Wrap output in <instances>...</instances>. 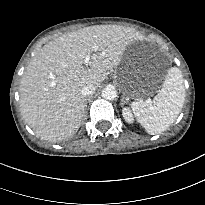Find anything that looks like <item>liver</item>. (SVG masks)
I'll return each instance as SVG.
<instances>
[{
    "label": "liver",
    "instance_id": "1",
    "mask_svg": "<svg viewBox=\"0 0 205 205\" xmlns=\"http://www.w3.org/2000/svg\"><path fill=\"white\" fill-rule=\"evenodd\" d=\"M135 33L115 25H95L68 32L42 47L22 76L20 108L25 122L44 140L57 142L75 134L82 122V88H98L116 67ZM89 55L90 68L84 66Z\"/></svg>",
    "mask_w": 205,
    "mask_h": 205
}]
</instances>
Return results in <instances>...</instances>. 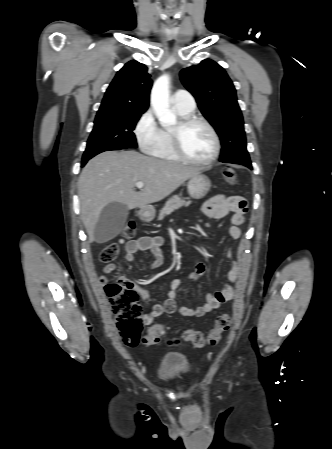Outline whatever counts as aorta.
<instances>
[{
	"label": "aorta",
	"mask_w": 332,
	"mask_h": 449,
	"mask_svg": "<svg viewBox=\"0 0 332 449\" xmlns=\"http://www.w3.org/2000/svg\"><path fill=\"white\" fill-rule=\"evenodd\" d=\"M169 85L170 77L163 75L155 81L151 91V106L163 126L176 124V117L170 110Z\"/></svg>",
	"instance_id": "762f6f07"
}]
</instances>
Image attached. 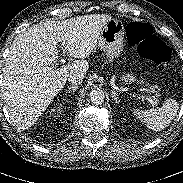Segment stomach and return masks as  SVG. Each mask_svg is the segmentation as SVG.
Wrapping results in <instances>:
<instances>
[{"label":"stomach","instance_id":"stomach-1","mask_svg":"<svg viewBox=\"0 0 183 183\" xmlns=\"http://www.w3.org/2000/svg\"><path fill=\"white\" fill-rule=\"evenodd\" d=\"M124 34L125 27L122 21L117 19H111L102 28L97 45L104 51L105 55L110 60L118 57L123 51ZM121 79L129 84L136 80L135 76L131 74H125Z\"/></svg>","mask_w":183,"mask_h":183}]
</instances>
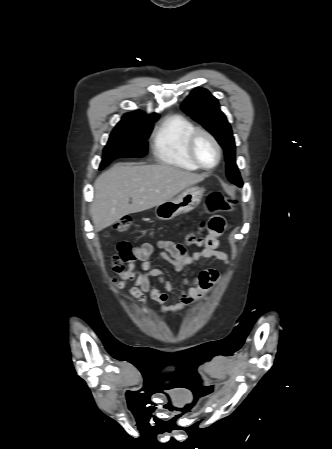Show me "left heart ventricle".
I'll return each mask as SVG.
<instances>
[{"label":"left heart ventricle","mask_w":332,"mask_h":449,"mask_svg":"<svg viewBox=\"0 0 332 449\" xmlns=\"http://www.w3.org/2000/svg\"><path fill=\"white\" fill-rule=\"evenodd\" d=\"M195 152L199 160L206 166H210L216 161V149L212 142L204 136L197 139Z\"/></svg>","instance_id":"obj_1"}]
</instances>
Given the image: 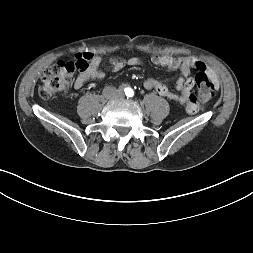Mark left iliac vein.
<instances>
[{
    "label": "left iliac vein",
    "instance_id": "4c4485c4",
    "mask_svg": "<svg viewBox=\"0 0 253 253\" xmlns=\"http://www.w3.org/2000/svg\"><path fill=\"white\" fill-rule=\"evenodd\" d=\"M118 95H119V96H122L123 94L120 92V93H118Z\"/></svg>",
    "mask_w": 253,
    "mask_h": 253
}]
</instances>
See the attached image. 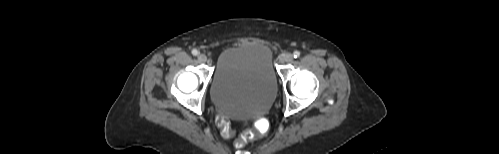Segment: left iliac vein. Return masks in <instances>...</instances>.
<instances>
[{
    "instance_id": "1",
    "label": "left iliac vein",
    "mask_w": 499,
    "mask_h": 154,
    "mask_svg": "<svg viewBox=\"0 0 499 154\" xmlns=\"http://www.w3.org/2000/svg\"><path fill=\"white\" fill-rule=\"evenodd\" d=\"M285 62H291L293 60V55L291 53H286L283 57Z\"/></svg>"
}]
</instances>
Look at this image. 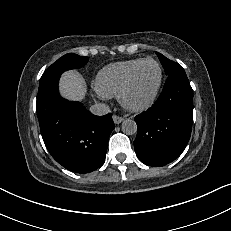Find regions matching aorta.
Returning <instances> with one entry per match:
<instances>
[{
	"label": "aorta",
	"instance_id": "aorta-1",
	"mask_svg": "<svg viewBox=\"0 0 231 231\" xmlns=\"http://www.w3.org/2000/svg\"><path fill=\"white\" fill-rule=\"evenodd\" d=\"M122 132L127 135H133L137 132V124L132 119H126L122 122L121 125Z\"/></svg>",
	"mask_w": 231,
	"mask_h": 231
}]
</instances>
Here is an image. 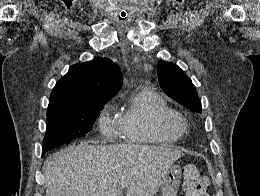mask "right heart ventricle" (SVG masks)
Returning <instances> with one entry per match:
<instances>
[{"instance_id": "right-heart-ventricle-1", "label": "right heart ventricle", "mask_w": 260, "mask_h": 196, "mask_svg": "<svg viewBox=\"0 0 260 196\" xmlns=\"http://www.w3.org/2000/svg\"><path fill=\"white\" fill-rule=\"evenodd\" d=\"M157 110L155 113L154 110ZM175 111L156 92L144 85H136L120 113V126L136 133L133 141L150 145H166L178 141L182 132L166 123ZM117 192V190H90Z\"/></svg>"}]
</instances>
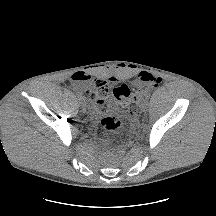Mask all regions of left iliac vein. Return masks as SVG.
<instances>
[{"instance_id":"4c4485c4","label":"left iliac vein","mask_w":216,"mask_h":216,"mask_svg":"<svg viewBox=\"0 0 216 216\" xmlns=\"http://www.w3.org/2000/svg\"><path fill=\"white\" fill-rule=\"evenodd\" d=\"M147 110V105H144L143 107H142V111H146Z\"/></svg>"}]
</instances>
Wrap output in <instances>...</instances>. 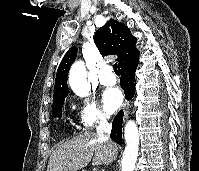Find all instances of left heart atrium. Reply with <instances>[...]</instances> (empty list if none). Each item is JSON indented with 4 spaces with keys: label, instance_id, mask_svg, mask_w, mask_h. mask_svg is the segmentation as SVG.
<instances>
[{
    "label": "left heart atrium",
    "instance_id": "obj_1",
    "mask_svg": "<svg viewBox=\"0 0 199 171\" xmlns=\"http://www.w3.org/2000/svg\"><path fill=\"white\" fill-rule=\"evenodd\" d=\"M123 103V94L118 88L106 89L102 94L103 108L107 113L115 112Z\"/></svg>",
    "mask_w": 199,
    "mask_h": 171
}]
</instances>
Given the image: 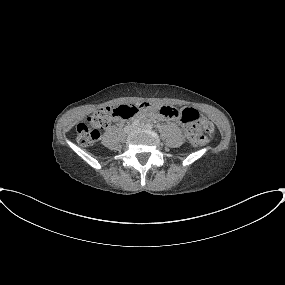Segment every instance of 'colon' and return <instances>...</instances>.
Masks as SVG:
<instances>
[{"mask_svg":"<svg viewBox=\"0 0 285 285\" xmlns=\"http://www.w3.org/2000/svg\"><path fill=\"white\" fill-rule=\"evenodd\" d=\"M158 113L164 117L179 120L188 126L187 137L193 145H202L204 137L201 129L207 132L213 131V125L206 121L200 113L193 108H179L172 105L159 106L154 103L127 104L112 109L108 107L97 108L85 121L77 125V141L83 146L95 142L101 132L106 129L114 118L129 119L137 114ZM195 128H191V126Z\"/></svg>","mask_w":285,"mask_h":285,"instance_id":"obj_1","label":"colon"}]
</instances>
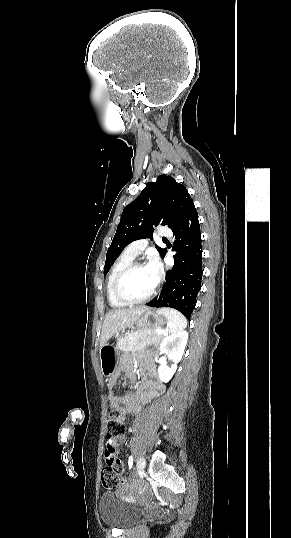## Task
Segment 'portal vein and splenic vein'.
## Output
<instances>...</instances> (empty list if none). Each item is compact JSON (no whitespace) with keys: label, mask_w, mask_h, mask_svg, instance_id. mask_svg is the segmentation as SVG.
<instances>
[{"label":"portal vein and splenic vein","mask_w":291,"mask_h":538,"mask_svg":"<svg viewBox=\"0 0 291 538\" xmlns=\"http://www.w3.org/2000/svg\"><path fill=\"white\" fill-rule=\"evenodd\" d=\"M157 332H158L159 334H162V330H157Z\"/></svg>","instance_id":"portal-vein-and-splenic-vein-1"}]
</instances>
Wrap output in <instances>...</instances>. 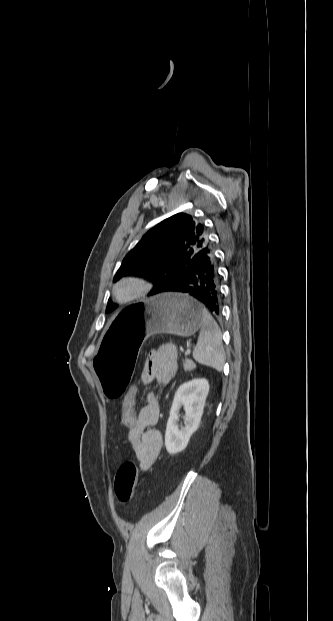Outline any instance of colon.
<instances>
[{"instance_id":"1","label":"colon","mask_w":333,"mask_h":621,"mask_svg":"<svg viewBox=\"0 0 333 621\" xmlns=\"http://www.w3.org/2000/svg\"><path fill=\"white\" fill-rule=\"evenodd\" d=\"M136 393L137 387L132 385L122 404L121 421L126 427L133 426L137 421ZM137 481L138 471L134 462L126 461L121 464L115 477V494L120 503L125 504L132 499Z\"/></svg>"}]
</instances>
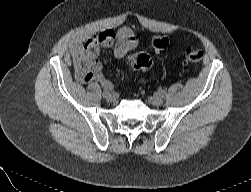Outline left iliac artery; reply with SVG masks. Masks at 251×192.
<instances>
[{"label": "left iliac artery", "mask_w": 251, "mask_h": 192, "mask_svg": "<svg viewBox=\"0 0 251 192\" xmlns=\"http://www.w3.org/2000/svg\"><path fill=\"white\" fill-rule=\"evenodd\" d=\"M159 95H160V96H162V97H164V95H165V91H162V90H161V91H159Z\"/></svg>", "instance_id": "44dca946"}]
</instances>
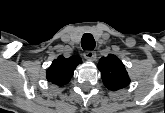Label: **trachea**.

★ ★ ★ ★

#### [What the task asks]
Give the stretch from the line containing "Outline left iliac" through the end of the material again, swapping "reply with" for "return" and keeping everything else the same. Leave out the pictures.

#### [Full output]
Outline left iliac artery; return SVG masks. Masks at 251×192.
<instances>
[{"label": "left iliac artery", "mask_w": 251, "mask_h": 192, "mask_svg": "<svg viewBox=\"0 0 251 192\" xmlns=\"http://www.w3.org/2000/svg\"><path fill=\"white\" fill-rule=\"evenodd\" d=\"M159 95H160V96H162V97H164V95H165V91H162V90H161V91H159Z\"/></svg>", "instance_id": "44dca946"}]
</instances>
Label: **trachea**.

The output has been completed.